• _Instructions for the task_:
Verbatim reproduction of the entries is required; images must be omitted.

::::::

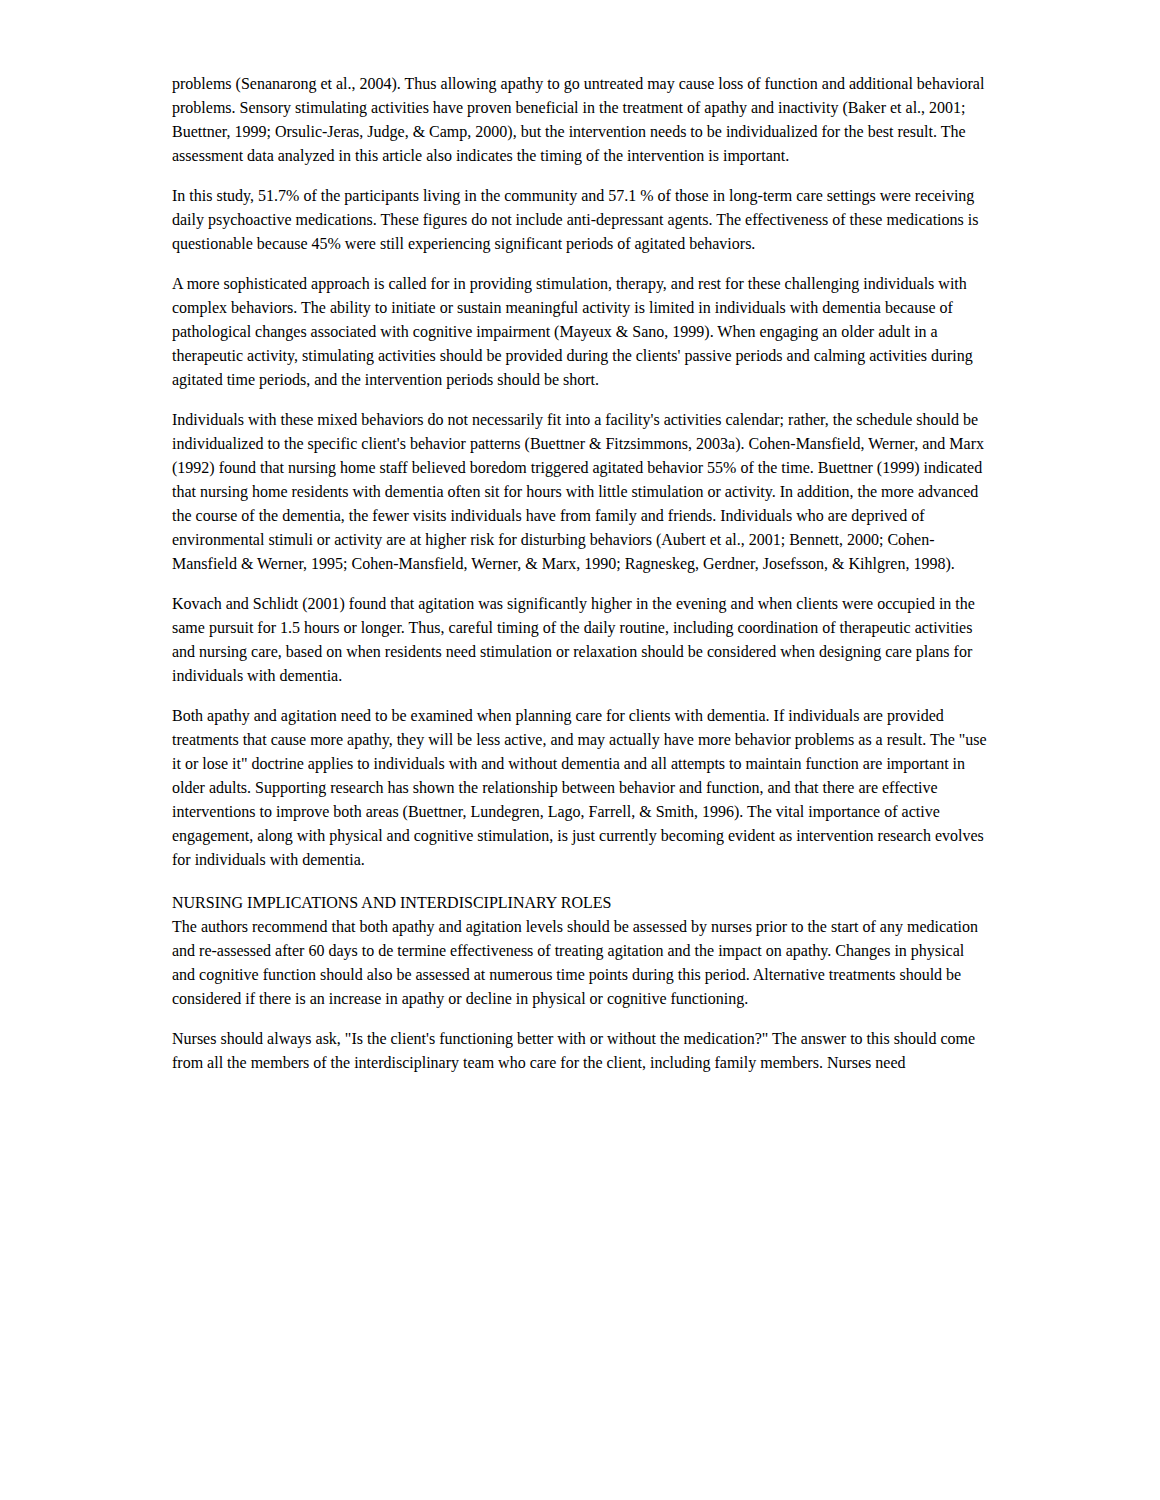problems (Senanarong et al., 2004). Thus allowing apathy to go untreated may cause loss of function and additional behavioral problems. Sensory stimulating activities have proven beneficial in the treatment of apathy and inactivity (Baker et al., 2001; Buettner, 1999; Orsulic-Jeras, Judge, & Camp, 2000), but the intervention needs to be individualized for the best result. The assessment data analyzed in this article also indicates the timing of the intervention is important.
In this study, 51.7% of the participants living in the community and 57.1 % of those in long-term care settings were receiving daily psychoactive medications. These figures do not include anti-depressant agents. The effectiveness of these medications is questionable because 45% were still experiencing significant periods of agitated behaviors.
A more sophisticated approach is called for in providing stimulation, therapy, and rest for these challenging individuals with complex behaviors. The ability to initiate or sustain meaningful activity is limited in individuals with dementia because of pathological changes associated with cognitive impairment (Mayeux & Sano, 1999). When engaging an older adult in a therapeutic activity, stimulating activities should be provided during the clients' passive periods and calming activities during agitated time periods, and the intervention periods should be short.
Individuals with these mixed behaviors do not necessarily fit into a facility's activities calendar; rather, the schedule should be individualized to the specific client's behavior patterns (Buettner & Fitzsimmons, 2003a). Cohen-Mansfield, Werner, and Marx (1992) found that nursing home staff believed boredom triggered agitated behavior 55% of the time. Buettner (1999) indicated that nursing home residents with dementia often sit for hours with little stimulation or activity. In addition, the more advanced the course of the dementia, the fewer visits individuals have from family and friends. Individuals who are deprived of environmental stimuli or activity are at higher risk for disturbing behaviors (Aubert et al., 2001; Bennett, 2000; Cohen-Mansfield & Werner, 1995; Cohen-Mansfield, Werner, & Marx, 1990; Ragneskeg, Gerdner, Josefsson, & Kihlgren, 1998).
Kovach and Schlidt (2001) found that agitation was significantly higher in the evening and when clients were occupied in the same pursuit for 1.5 hours or longer. Thus, careful timing of the daily routine, including coordination of therapeutic activities and nursing care, based on when residents need stimulation or relaxation should be considered when designing care plans for individuals with dementia.
Both apathy and agitation need to be examined when planning care for clients with dementia. If individuals are provided treatments that cause more apathy, they will be less active, and may actually have more behavior problems as a result. The "use it or lose it" doctrine applies to individuals with and without dementia and all attempts to maintain function are important in older adults. Supporting research has shown the relationship between behavior and function, and that there are effective interventions to improve both areas (Buettner, Lundegren, Lago, Farrell, & Smith, 1996). The vital importance of active engagement, along with physical and cognitive stimulation, is just currently becoming evident as intervention research evolves for individuals with dementia.
Nursing Implications and Interdisciplinary Roles
The authors recommend that both apathy and agitation levels should be assessed by nurses prior to the start of any medication and re-assessed after 60 days to de termine effectiveness of treating agitation and the impact on apathy. Changes in physical and cognitive function should also be assessed at numerous time points during this period. Alternative treatments should be considered if there is an increase in apathy or decline in physical or cognitive functioning.
Nurses should always ask, "Is the client's functioning better with or without the medication?" The answer to this should come from all the members of the interdisciplinary team who care for the client, including family members. Nurses need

::::::

• _Expected output_:
problems (Senanarong et al., 2004). Thus allowing apathy to go untreated may cause loss of function and additional behavioral problems. Sensory stimulating activities have proven beneficial in the treatment of apathy and inactivity (Baker et al., 2001; Buettner, 1999; Orsulic-Jeras, Judge, & Camp, 2000), but the intervention needs to be individualized for the best result. The assessment data analyzed in this article also indicates the timing of the intervention is important.
In this study, 51.7% of the participants living in the community and 57.1 % of those in long-term care settings were receiving daily psychoactive medications. These figures do not include anti-depressant agents. The effectiveness of these medications is questionable because 45% were still experiencing significant periods of agitated behaviors.
A more sophisticated approach is called for in providing stimulation, therapy, and rest for these challenging individuals with complex behaviors. The ability to initiate or sustain meaningful activity is limited in individuals with dementia because of pathological changes associated with cognitive impairment (Mayeux & Sano, 1999). When engaging an older adult in a therapeutic activity, stimulating activities should be provided during the clients' passive periods and calming activities during agitated time periods, and the intervention periods should be short.
Individuals with these mixed behaviors do not necessarily fit into a facility's activities calendar; rather, the schedule should be individualized to the specific client's behavior patterns (Buettner & Fitzsimmons, 2003a). Cohen-Mansfield, Werner, and Marx (1992) found that nursing home staff believed boredom triggered agitated behavior 55% of the time. Buettner (1999) indicated that nursing home residents with dementia often sit for hours with little stimulation or activity. In addition, the more advanced the course of the dementia, the fewer visits individuals have from family and friends. Individuals who are deprived of environmental stimuli or activity are at higher risk for disturbing behaviors (Aubert et al., 2001; Bennett, 2000; Cohen-Mansfield & Werner, 1995; Cohen-Mansfield, Werner, & Marx, 1990; Ragneskeg, Gerdner, Josefsson, & Kihlgren, 1998).
Kovach and Schlidt (2001) found that agitation was significantly higher in the evening and when clients were occupied in the same pursuit for 1.5 hours or longer. Thus, careful timing of the daily routine, including coordination of therapeutic activities and nursing care, based on when residents need stimulation or relaxation should be considered when designing care plans for individuals with dementia.
Both apathy and agitation need to be examined when planning care for clients with dementia. If individuals are provided treatments that cause more apathy, they will be less active, and may actually have more behavior problems as a result. The "use it or lose it" doctrine applies to individuals with and without dementia and all attempts to maintain function are important in older adults. Supporting research has shown the relationship between behavior and function, and that there are effective interventions to improve both areas (Buettner, Lundegren, Lago, Farrell, & Smith, 1996). The vital importance of active engagement, along with physical and cognitive stimulation, is just currently becoming evident as intervention research evolves for individuals with dementia.
Nursing Implications and Interdisciplinary Roles
The authors recommend that both apathy and agitation levels should be assessed by nurses prior to the start of any medication and re-assessed after 60 days to de termine effectiveness of treating agitation and the impact on apathy. Changes in physical and cognitive function should also be assessed at numerous time points during this period. Alternative treatments should be considered if there is an increase in apathy or decline in physical or cognitive functioning.
Nurses should always ask, "Is the client's functioning better with or without the medication?" The answer to this should come from all the members of the interdisciplinary team who care for the client, including family members. Nurses need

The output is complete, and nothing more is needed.